Excerpt provided:

Exposure to Blood Components and Inflammation Contribute to Pancreatic Cancer Progression

Background Pancreatectomy is a highly invasive procedure with extensive intraoperative blood loss (IBL) and high risk of postoperative pancreatic fistula (POPF). We conducted an experimental and retrospective clinical study to determine whether the malignant behaviors of pancreatic cancer cells were enhanced by exposure to blood components in vitro and to evaluate the oncological significance of high IBL and POPF in pancreatic cancer. Methods This study included 107 patients undergoing radical pancreatectomy in the University of Yamanashi Hospital between 2011 and 2017, classified into high (n = 29) and low (n = 78) IBL groups. In vitro experiments included functional analyses of Panc-1 pancreatic cancer and normal mesothelial cells exposed to patient blood components, and clinical data were used to assess the contribution of IBL and POPF to patient outcomes. Results The migration ( p = 0.007), invasion ( p < 0.001), and proliferation ( p < 0.01) of Panc-1 cells were enhanced with platelet coculture. The ability of Panc-1 cells to adhere mesothelial cells was enhanced by plasma coincubation, especially in the presence of inflammation ( p < 0.001). High IBL was associated with worse overall survival ( p = 0.007) and increased locoregional recurrence ( p = 0.003) in patients. POPF enhanced the negative prognostic significance of high IBL ( p < 0.001 for overall survival, p = 0.001 for locoregional recurrence), indicating the oncological negative effects of high IBL and POPF. Conclusions Blood components, especially platelets, and inflammation enhance the malignant behaviors of pancreatic cancer cells, potentially contributing to poor prognosis for pancreatic cancer patients.

Limb landmark coordinates:
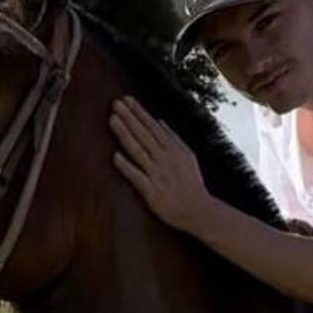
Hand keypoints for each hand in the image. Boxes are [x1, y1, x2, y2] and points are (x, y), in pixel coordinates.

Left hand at [110, 96, 209, 232]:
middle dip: (130, 118)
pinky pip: (137, 176)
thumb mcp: (188, 156)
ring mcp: (158, 175)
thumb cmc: (192, 185)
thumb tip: (161, 122)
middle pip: (144, 135)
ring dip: (125, 134)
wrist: (199, 211)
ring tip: (113, 119)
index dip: (139, 113)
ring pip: (139, 150)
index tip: (127, 100)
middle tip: (116, 103)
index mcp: (174, 150)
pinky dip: (126, 166)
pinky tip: (115, 156)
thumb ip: (174, 138)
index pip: (153, 127)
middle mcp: (165, 159)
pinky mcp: (152, 192)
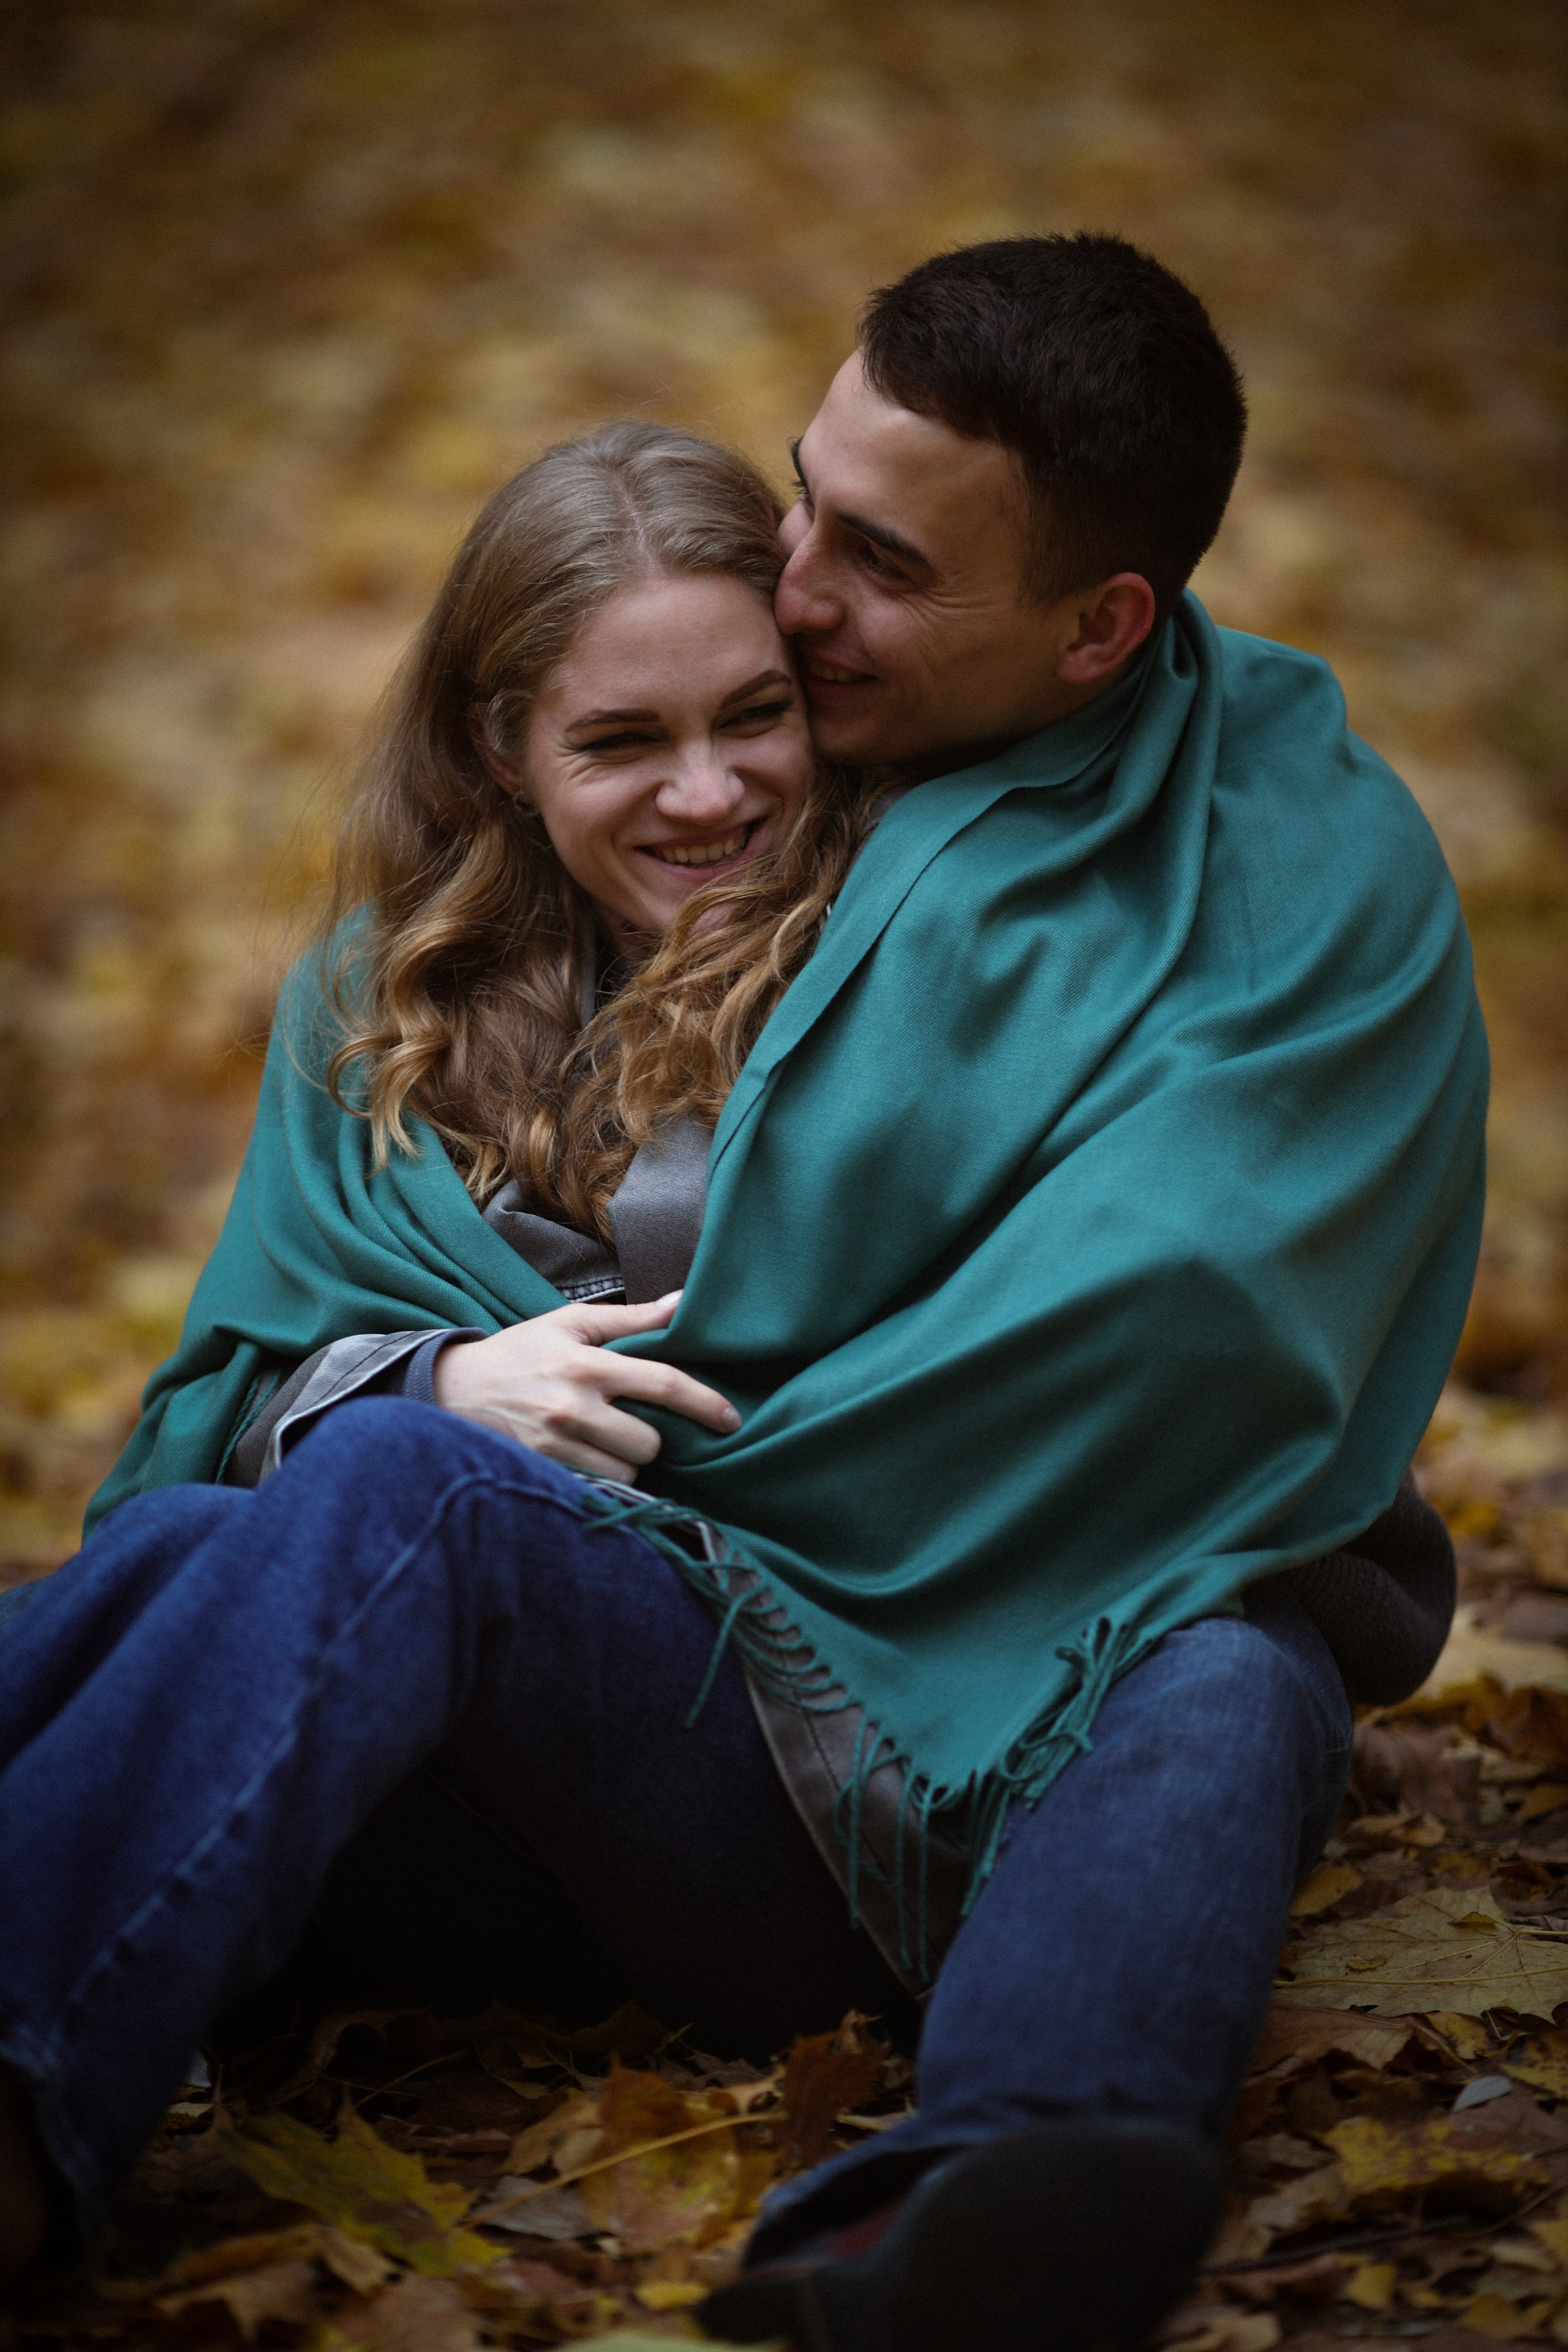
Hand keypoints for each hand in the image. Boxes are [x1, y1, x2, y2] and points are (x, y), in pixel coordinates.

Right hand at [431, 1292, 739, 1481]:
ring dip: (628, 1459)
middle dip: (653, 1436)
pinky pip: (598, 1486)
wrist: (452, 1389)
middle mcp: (572, 1407)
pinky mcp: (541, 1471)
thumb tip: (683, 1302)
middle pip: (649, 1441)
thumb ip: (631, 1318)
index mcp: (586, 1363)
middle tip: (633, 1421)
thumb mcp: (570, 1323)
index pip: (662, 1384)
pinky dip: (604, 1475)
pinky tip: (590, 1456)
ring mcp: (555, 1445)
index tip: (731, 1419)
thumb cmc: (520, 1352)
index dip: (704, 1404)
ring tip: (606, 1439)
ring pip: (627, 1470)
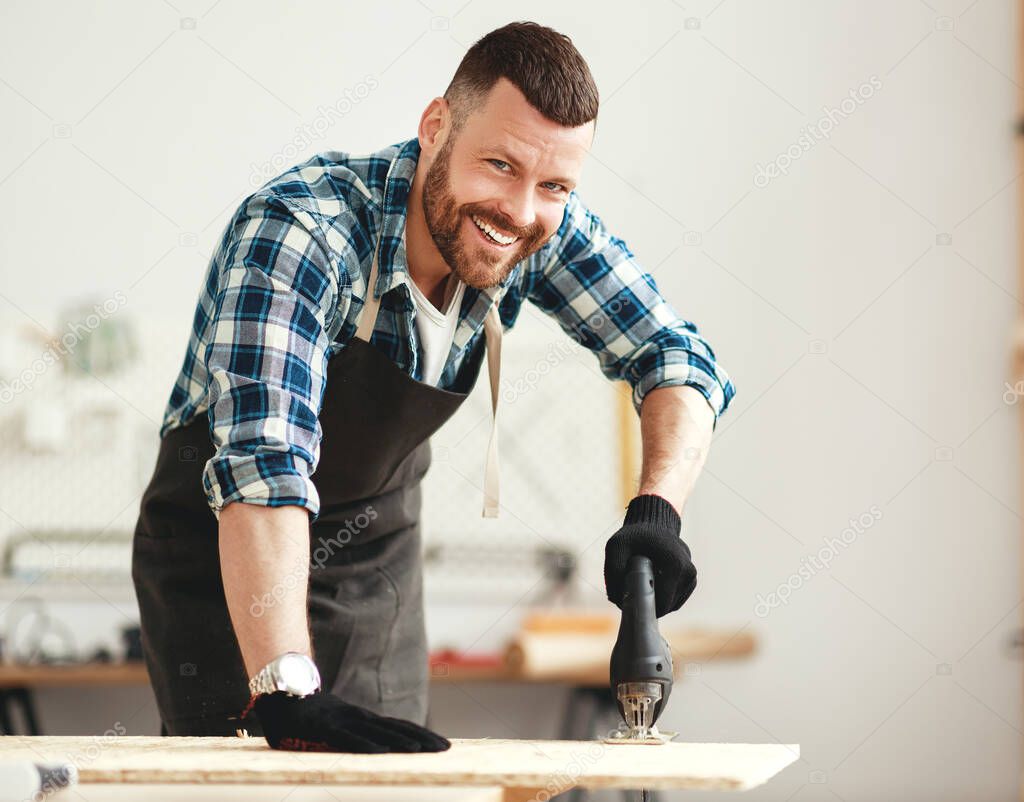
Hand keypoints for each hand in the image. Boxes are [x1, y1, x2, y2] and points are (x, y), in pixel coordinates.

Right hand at [253, 690, 450, 752]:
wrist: (279, 687)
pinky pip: (348, 739)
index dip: (420, 734)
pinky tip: (383, 752)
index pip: (397, 726)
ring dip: (401, 742)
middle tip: (446, 749)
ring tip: (424, 751)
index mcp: (361, 718)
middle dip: (422, 739)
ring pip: (377, 732)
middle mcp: (357, 717)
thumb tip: (367, 745)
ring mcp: (341, 720)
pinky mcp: (324, 728)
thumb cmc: (303, 710)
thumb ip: (347, 734)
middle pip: (396, 728)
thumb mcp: (331, 725)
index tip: (441, 744)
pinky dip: (367, 745)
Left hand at [604, 494, 695, 616]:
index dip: (643, 606)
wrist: (654, 523)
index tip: (630, 602)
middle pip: (666, 606)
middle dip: (649, 603)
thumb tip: (617, 600)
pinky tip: (652, 584)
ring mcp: (691, 576)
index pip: (662, 603)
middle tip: (632, 592)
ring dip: (656, 601)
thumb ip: (613, 572)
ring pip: (672, 605)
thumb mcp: (617, 547)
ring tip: (642, 584)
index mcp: (675, 565)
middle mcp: (688, 571)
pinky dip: (663, 597)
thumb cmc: (635, 534)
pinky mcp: (691, 579)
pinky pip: (676, 599)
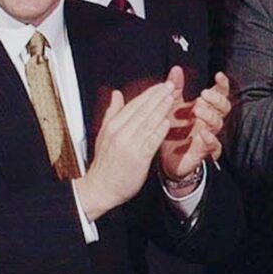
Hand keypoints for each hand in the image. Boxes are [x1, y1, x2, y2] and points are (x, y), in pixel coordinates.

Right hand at [73, 76, 181, 218]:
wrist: (100, 188)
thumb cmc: (105, 164)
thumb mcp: (104, 134)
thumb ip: (112, 113)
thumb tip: (116, 94)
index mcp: (113, 125)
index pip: (134, 104)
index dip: (149, 93)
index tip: (161, 85)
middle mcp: (120, 132)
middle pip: (142, 110)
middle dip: (158, 96)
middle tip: (171, 85)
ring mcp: (129, 145)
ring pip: (147, 122)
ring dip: (161, 109)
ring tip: (172, 97)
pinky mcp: (138, 158)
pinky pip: (150, 141)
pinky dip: (158, 131)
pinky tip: (166, 122)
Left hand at [160, 69, 230, 183]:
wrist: (166, 158)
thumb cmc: (173, 130)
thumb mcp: (171, 105)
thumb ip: (175, 88)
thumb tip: (176, 69)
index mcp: (204, 107)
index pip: (220, 94)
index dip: (222, 85)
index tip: (218, 75)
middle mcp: (209, 121)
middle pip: (224, 108)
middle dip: (216, 100)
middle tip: (204, 95)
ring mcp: (208, 136)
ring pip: (218, 124)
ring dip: (210, 115)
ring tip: (198, 110)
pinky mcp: (204, 152)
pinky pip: (214, 146)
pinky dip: (210, 139)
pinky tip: (203, 133)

Complete the following:
a) In the pancreatic cancer abstract, at which hospital and between which years did the 107 patients undergo radical pancreatectomy?
b) Translate this sentence from the pancreatic cancer abstract into Spanish: "High IBL was associated with worse overall survival ( p = 0.007) and increased locoregional recurrence ( p = 0.003) in patients."
The rows have nothing to do with the pancreatic cancer abstract.

Numbered responses:
a) At the University of Yamanashi Hospital, between 2011 and 2017.

b) En los pacientes, una IBL alta se asoció con una peor supervivencia global (p = 0.007) y con un aumento de la recurrencia locorregional (p = 0.003).